I don't build tools. I build pipelines that hand you the answer.
One person. Wisconsin. Shipping anyway.
How This Started
Six months ago I was trying to build a custom GPT. That rabbit hole led me to JSON, schemas, APIs. Something clicked.
I built my first real project from scratch: a prop firm comparison site for futures traders. It wasn't pretty. But it worked. And I was hooked.
Since then I've built probably 30 repos. Half of them are half-finished. Ten of them are websites I tried to sell. Until I found out I hate cold calling even more than I hate bad software.
I learned to code by asking ChatGPT and Claude dumb questions. I still do. I don't think that's cheating. I think that's the future.
The Way I See It
Software isn't a tool you pick up anymore. It's an agent that acts for you.
That changes what people will pay for. Nobody wants another interface to learn, another dashboard to configure, another tool that makes them do the work. They want the finished thing. The answer. The result.
The builders who figure out how to deliver that — without friction, without an account, without a subscription trap — are going to win the next five years.
That's the bet I'm making.
The Model
I run a trend detection pipeline every morning. It scores what's rising, clusters related signals, and surfaces the results people are actively searching for.
Then I ask one question: is there a result here someone will pay for — that I can deliver almost entirely through an agent pipeline, owning the system?
If yes, I build it. If the answer's fuzzy, I skip it.
Everyone can build fast now. That's not the edge anymore. The edge is distribution — being known, findable, and trusted before you launch. I use the time AI saves me to get in front of the right people, not to add more features.

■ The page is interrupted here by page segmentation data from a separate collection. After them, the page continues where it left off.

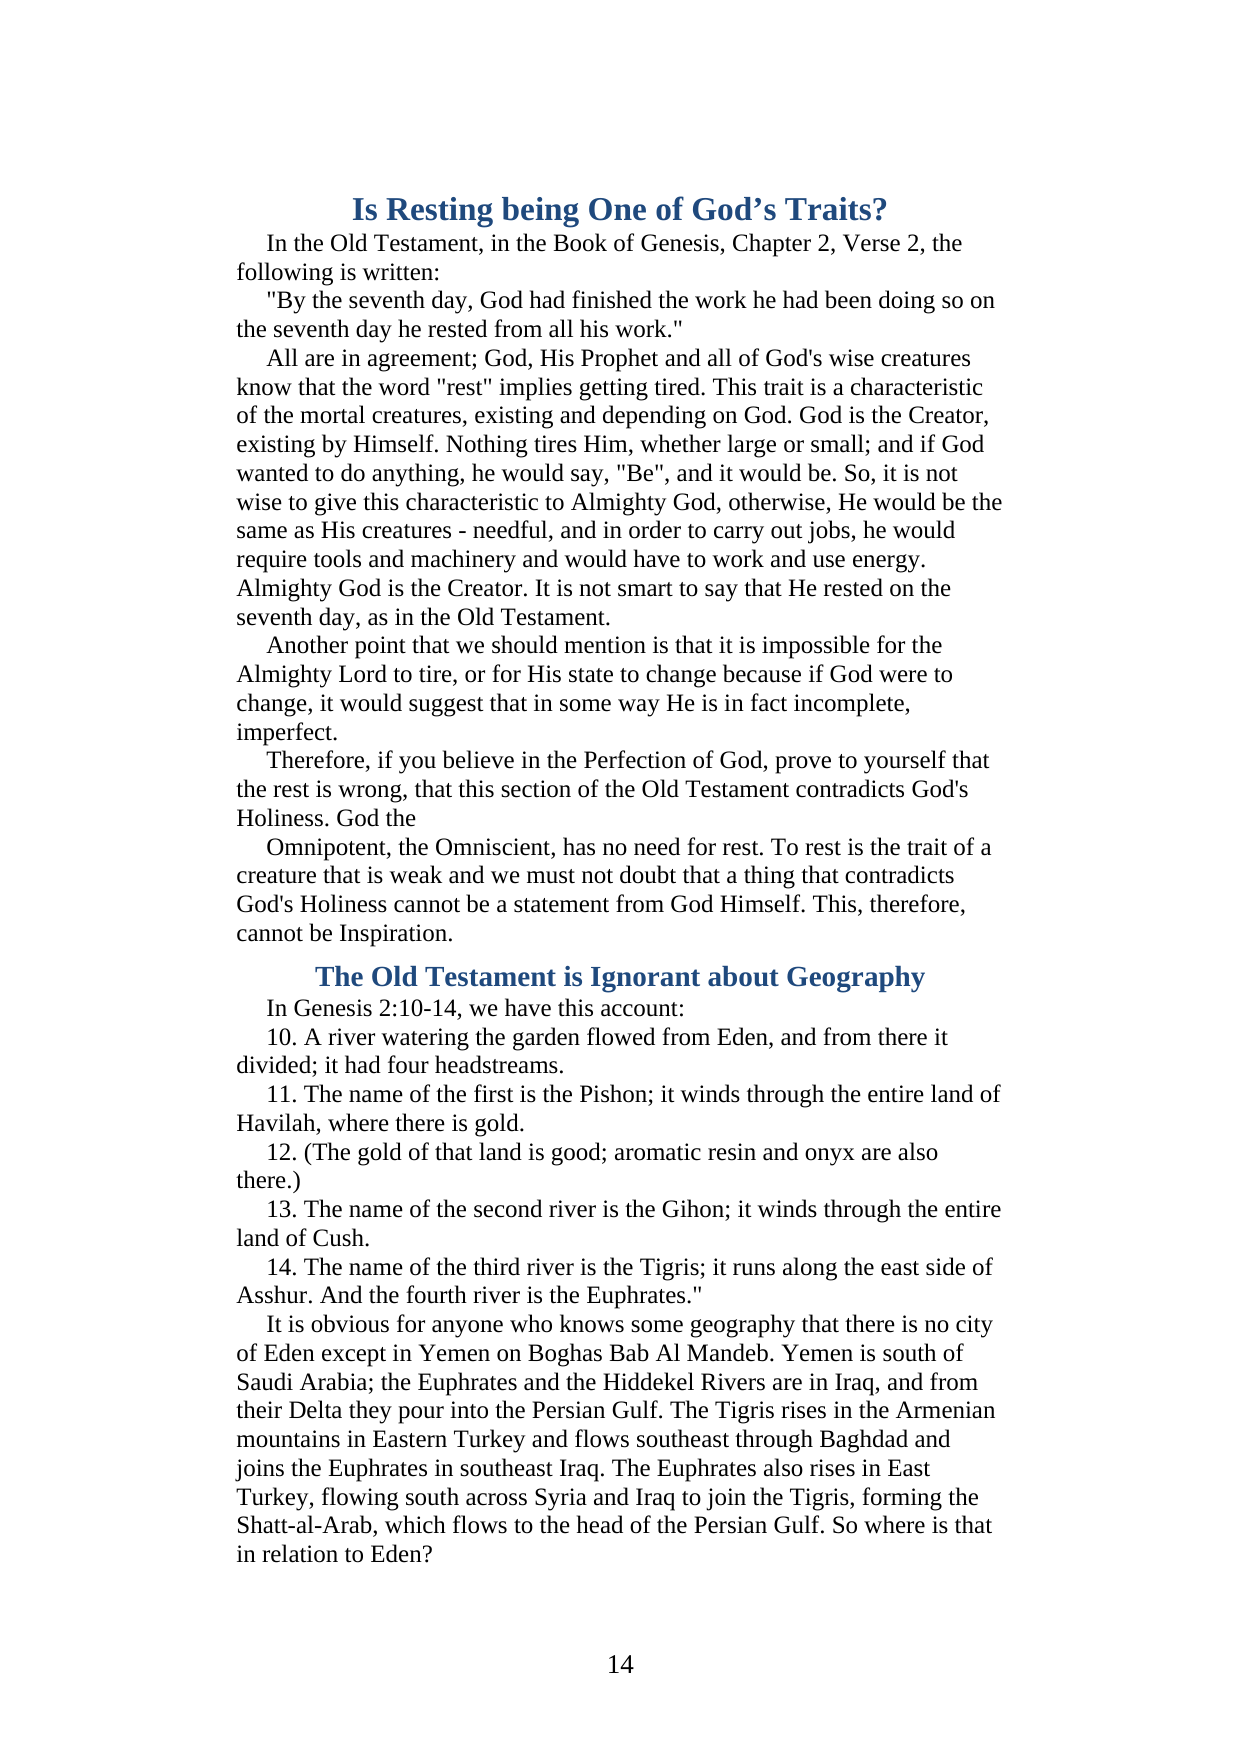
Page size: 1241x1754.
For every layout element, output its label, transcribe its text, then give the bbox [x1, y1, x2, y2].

text Therefore, if you believe in the Perfection of God, prove to yourself that the rest is wrong, that this section of the Old Testament contradicts God's Holiness. God the [236, 746, 1004, 832]
text 13. The name of the second river is the Gihon; it winds through the entire land of Cush. [236, 1194, 1004, 1252]
text 10. A river watering the garden flowed from Eden, and from there it divided; it had four headstreams. [236, 1022, 1004, 1079]
text Omnipotent, the Omniscient, has no need for rest. To rest is the trait of a creature that is weak and we must not doubt that a thing that contradicts God's Holiness cannot be a statement from God Himself. This, therefore, cannot be Inspiration. [236, 832, 1004, 947]
text 14. The name of the third river is the Tigris; it runs along the east side of Asshur. And the fourth river is the Euphrates." [236, 1252, 1004, 1309]
text Another point that we should mention is that it is impossible for the Almighty Lord to tire, or for His state to change because if God were to change, it would suggest that in some way He is in fact incomplete, imperfect. [236, 631, 1004, 746]
text In the Old Testament, in the Book of Genesis, Chapter 2, Verse 2, the following is written: [236, 228, 1004, 286]
text "By the seventh day, God had finished the work he had been doing so on the seventh day he rested from all his work." [236, 286, 1004, 343]
text All are in agreement; God, His Prophet and all of God's wise creatures know that the word "rest" implies getting tired. This trait is a characteristic of the mortal creatures, existing and depending on God. God is the Creator, existing by Himself. Nothing tires Him, whether large or small; and if God wanted to do anything, he would say, "Be", and it would be. So, it is not wise to give this characteristic to Almighty God, otherwise, He would be the same as His creatures - needful, and in order to carry out jobs, he would require tools and machinery and would have to work and use energy. Almighty God is the Creator. It is not smart to say that He rested on the seventh day, as in the Old Testament. [236, 343, 1004, 631]
subtitle Is Resting being One of God’s Traits? [236, 190, 1004, 228]
text 12. (The gold of that land is good; aromatic resin and onyx are also there.) [236, 1137, 1004, 1194]
text It is obvious for anyone who knows some geography that there is no city of Eden except in Yemen on Boghas Bab Al Mandeb. Yemen is south of Saudi Arabia; the Euphrates and the Hiddekel Rivers are in Iraq, and from their Delta they pour into the Persian Gulf. The Tigris rises in the Armenian mountains in Eastern Turkey and flows southeast through Baghdad and joins the Euphrates in southeast Iraq. The Euphrates also rises in East Turkey, flowing south across Syria and Iraq to join the Tigris, forming the Shatt-al-Arab, which flows to the head of the Persian Gulf. So where is that in relation to Eden? [236, 1309, 1004, 1568]
subtitle The Old Testament is Ignorant about Geography [236, 959, 1004, 993]
text 11. The name of the first is the Pishon; it winds through the entire land of Havilah, where there is gold. [236, 1079, 1004, 1137]
text In Genesis 2:10-14, we have this account: [236, 993, 1004, 1022]
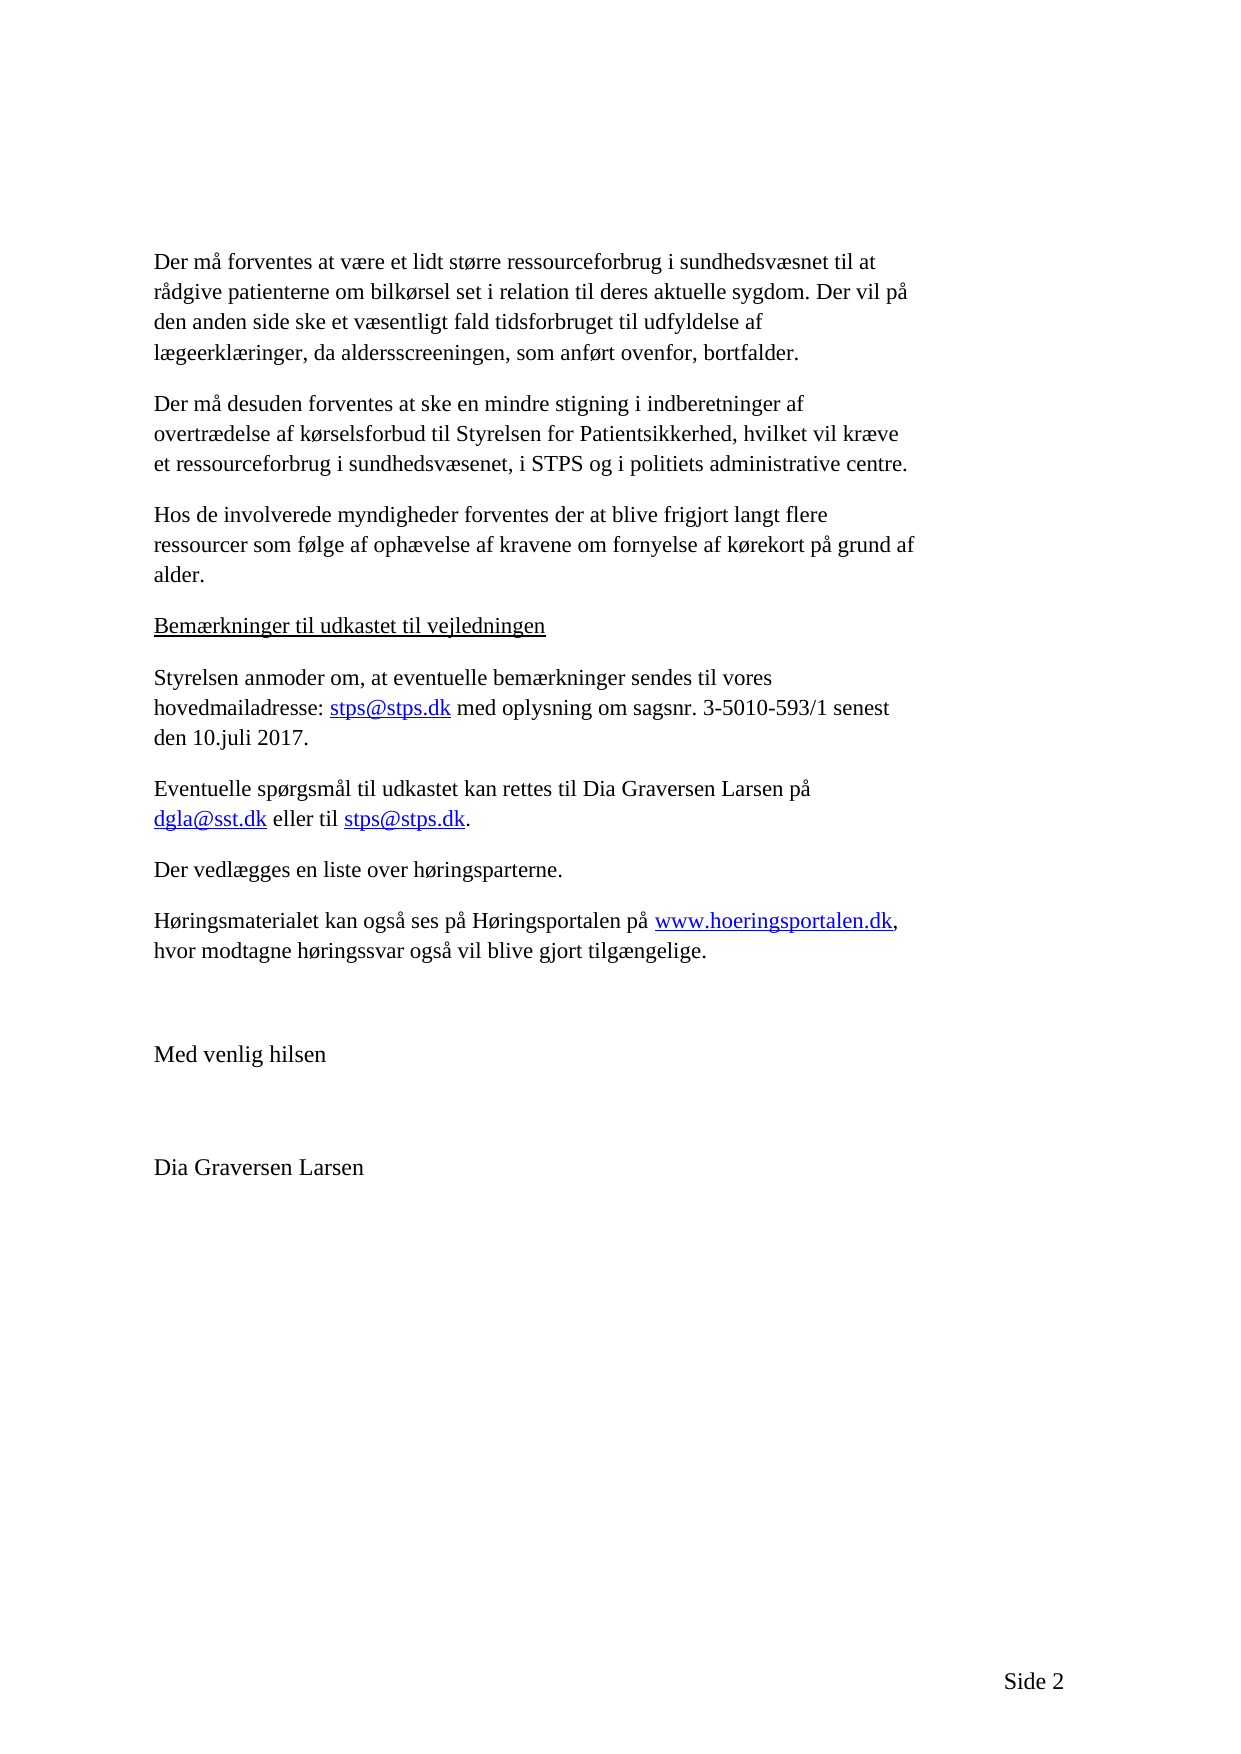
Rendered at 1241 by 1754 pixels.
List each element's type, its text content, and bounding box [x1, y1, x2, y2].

text Høringsmaterialet kan også ses på Høringsportalen på www.hoeringsportalen.dk, hvor modtagne høringssvar også vil blive gjort tilgængelige. [153, 907, 921, 964]
text Eventuelle spørgsmål til udkastet kan rettes til Dia Graversen Larsen på dgla@sst.dk eller til stps@stps.dk. [153, 775, 921, 832]
text Der må forventes at være et lidt større ressourceforbrug i sundhedsvæsnet til at rådgive patienterne om bilkørsel set i relation til deres aktuelle sygdom. Der vil på den anden side ske et væsentligt fald tidsforbruget til udfyldelse af lægeerklæringer, da aldersscreeningen, som anført ovenfor, bortfalder. [153, 248, 921, 365]
text Styrelsen anmoder om, at eventuelle bemærkninger sendes til vores hovedmailadresse: stps@stps.dk med oplysning om sagsnr. 3-5010-593/1 senest den 10.juli 2017. [153, 664, 921, 750]
text Der vedlægges en liste over høringsparterne. [153, 856, 921, 883]
text Bemærkninger til udkastet til vejledningen [153, 613, 921, 639]
text Der må desuden forventes at ske en mindre stigning i indberetninger af overtrædelse af kørselsforbud til Styrelsen for Patientsikkerhed, hvilket vil kræve et ressourceforbrug i sundhedsvæsenet, i STPS og i politiets administrative centre. [153, 390, 921, 476]
text Hos de involverede myndigheder forventes der at blive frigjort langt flere ressourcer som følge af ophævelse af kravene om fornyelse af kørekort på grund af alder. [153, 501, 921, 588]
text Med venlig hilsen [153, 1040, 921, 1068]
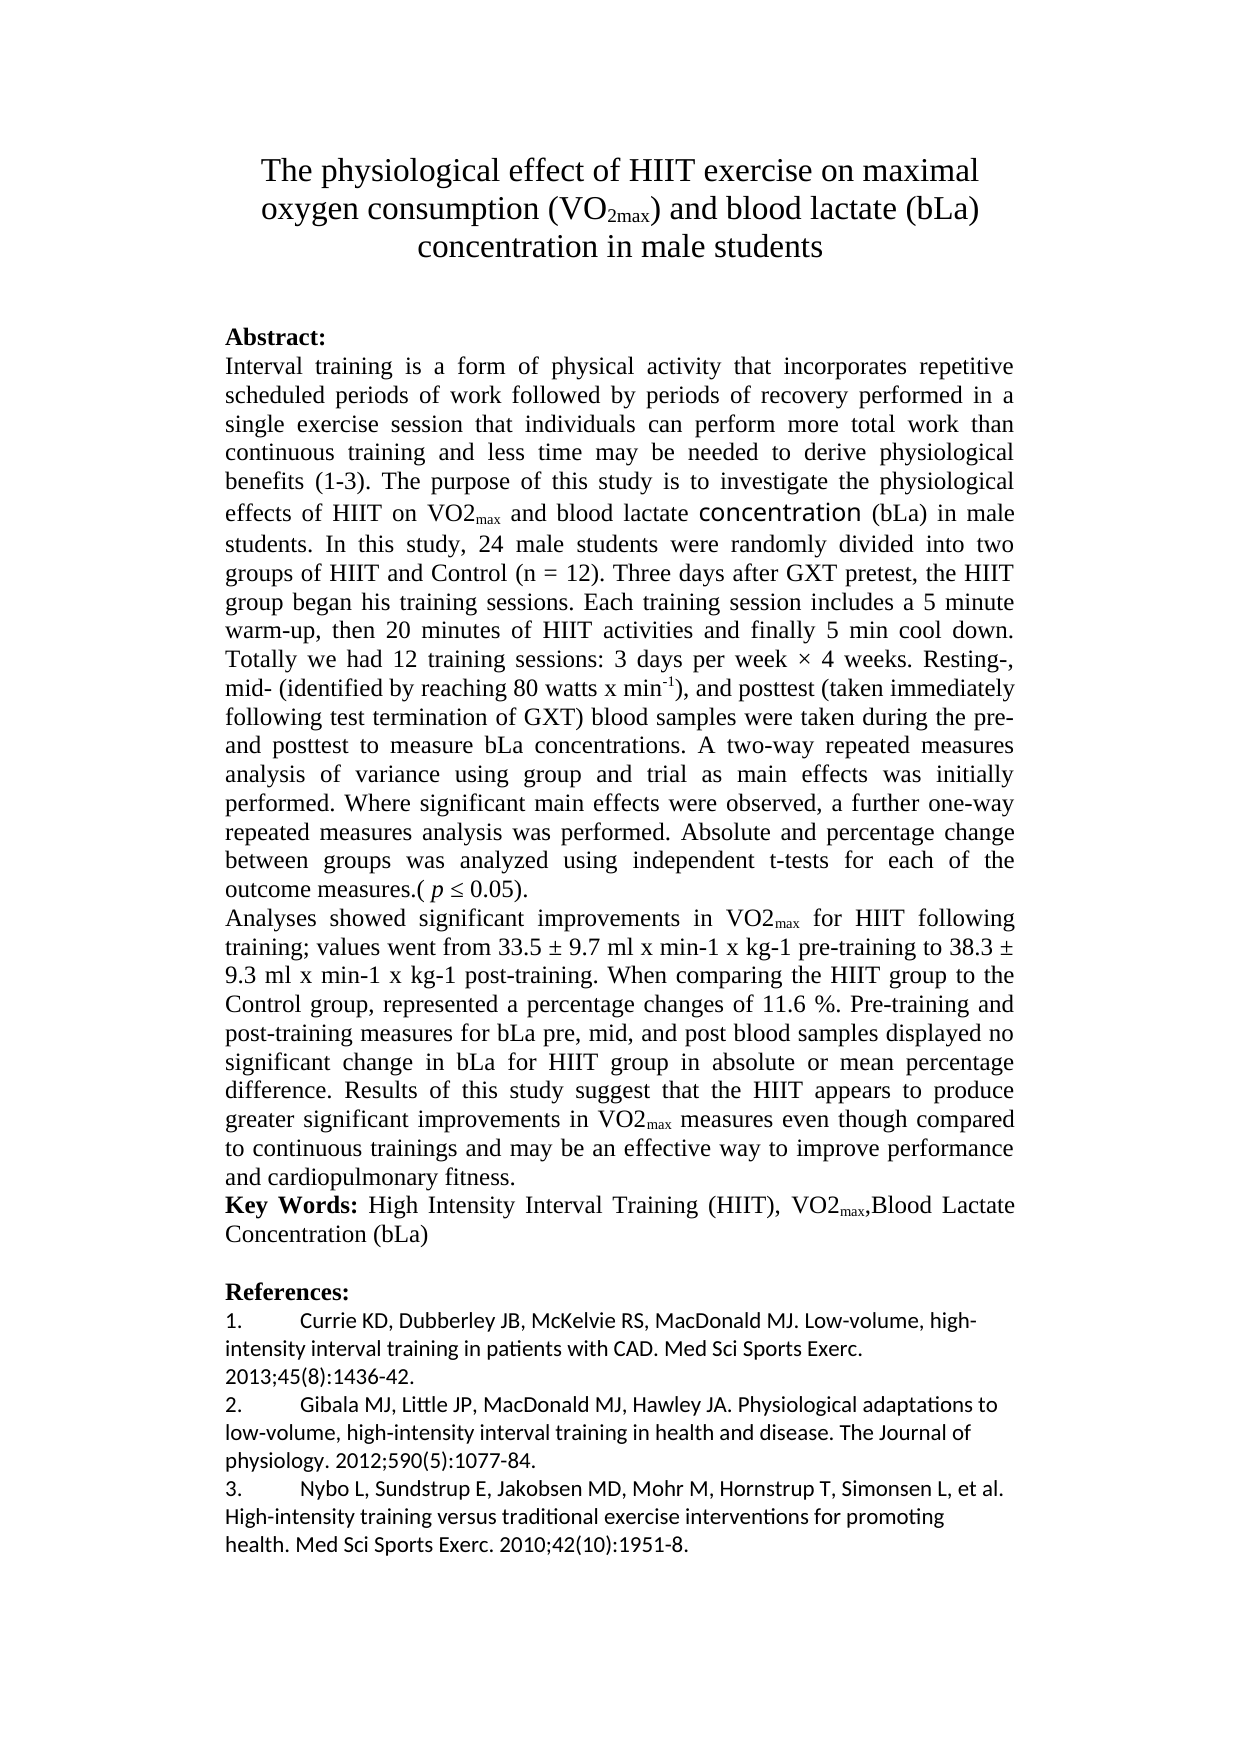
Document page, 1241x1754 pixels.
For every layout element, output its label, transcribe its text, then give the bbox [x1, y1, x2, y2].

The business model is simple: pay for what you use, like electricity. No monthly subscription. No "cancel anytime" fine print. My tools cost what they cost to run, plus a margin. That's it.
How I Think About Your Data
Most tools want your email before you can try them. Then a password. Then a plan. Then a credit card. Now you're locked in, getting promo emails, paying whether you use it or not.
I think that's lazy product design dressed up as a business model.
I'm building the opposite: tools that run on your device, don't require an account, don't store your data on my servers, and charge you only for what you actually use. No subscriptions. No lock-in. No dark patterns.
When you use one of my tools, your input stays on your machine. I handle billing. That's it. I don't want your prompts. I don't want your data. I want to build something good enough that you come back because you want to.
What I'm Bad At
Distribution. The social media grind — comments, threads, the "engage with your audience" machine. I'm working on it.
I know it's the actual job now. Building is the easy part. Getting in front of the right person, at the right moment, with the right message — that's what separates a useful pipeline from one nobody ever finds.
No shortcuts. No spam. Just building things worth sharing and getting better at sharing them.
Where This Goes
There's a version of Tuesday I'm working toward where I wake up, make coffee, and just build the next thing.
No alarm. No commute. Just the next pipeline.
Modryn Studio is the bet I'm making to get there.